Once more I went out to spend an enjoyable night in Hoxton, courtesy of the Indigo Sessions team. As ever, they’d done a great job of assembling some talented young musicians, resulting in a wide range of musical styles coming together for one mid-week night of music. Not a bad Wednesday night out by any stretch of the imagination.
Kicking off the evening’s entertainment was the delightful voice of Phoebe Katis who had such a soulful voice that she immediately took the audience by surprise with the sheer depth of her talent. Accompanied by a very capable pianist, Katis showed her range with a variety of stunning tracks – not least her cover of the Jackson 5 classic ‘I Want You Back;. Her strengths were undoubtedly when her voice lingered in the lower register but she was still able to comfortably hit the high notes, bringing the evening into life in wonderful fashion.
Next up was Samson who delivered a range of songs with a truly impressive voice. Though not bringing much originality to the fray, it was obvious that there was a distinct level of talent running through his veins. He would undoubtedly benefit from having a full, possibly electronic-based, band behind him as the set-up felt a little too familiar and within his comfort zone. There’s no doubting that he can sing, he just needs to start stepping out of his comfort zone a little.
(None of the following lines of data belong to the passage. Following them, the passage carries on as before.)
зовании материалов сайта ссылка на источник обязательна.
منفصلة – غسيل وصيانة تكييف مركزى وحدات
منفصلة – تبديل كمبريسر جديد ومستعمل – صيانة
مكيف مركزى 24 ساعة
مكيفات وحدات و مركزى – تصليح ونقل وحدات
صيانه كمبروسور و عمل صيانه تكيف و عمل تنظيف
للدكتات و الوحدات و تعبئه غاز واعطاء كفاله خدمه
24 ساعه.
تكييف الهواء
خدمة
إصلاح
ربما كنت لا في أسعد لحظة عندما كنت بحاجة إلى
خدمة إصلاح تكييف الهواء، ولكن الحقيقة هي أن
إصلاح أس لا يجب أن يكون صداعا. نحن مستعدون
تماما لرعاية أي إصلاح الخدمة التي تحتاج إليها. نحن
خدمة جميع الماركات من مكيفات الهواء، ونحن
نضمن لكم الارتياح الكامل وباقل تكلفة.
Into the second half of the evening and Lucy Whittaker, along with a tight-as-can-be full live band, took the the stage. Bringing a 2015 version of Lady Sovereign (though significantly less annoying) approach, Whittaker seemed comfortable both belting out notes and delivering a succession of rapid-fire lyrics. At times she could have done with a little more composure, seeming a tad rushed, but the songwriting talent was present throughout and, if she can hang on to this band, there’s the potential for something very special here.
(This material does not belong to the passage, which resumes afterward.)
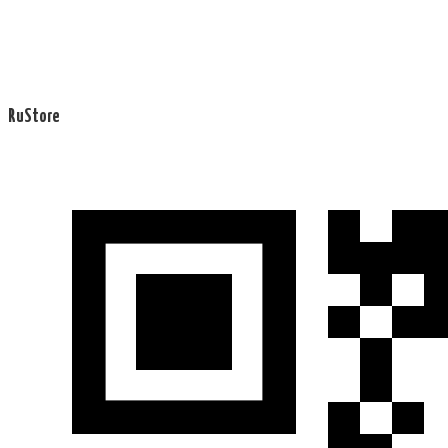
RuStore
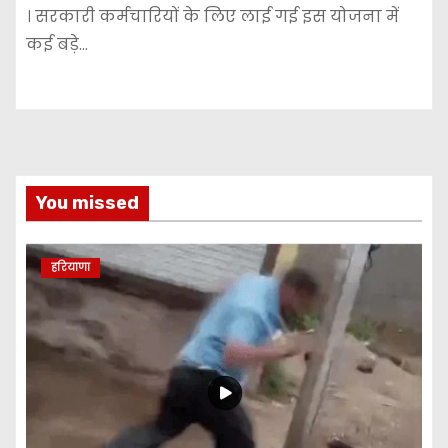
। सरकारी कर्मचारियों के लिए लाई गई इस योजना में
कई बड़े…
You missed
हरियाणा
Rounding off the night’s proceedings was Corey Fox-Fardell who, equipped with a cheeky smile and an accomplished performer behind the drum pads, used a range of effects to help captivate the audience members that remained. His use of a loop pedal was superb and, barring a slight hiccup which was laughed off like a true professional, the incorporation of a secondary auto-tune mic helped add a variety to his act that most simply wouldn’t bother to risk. Sure, it was at heart a bloke with an acoustic guitar but Fox-Fardell had clearly curated his songs with some level of detail and, despite not bringing the lively energy to the stage that Lucy Whittaker & band had, he closed off the evening with a refreshing level of class and culture.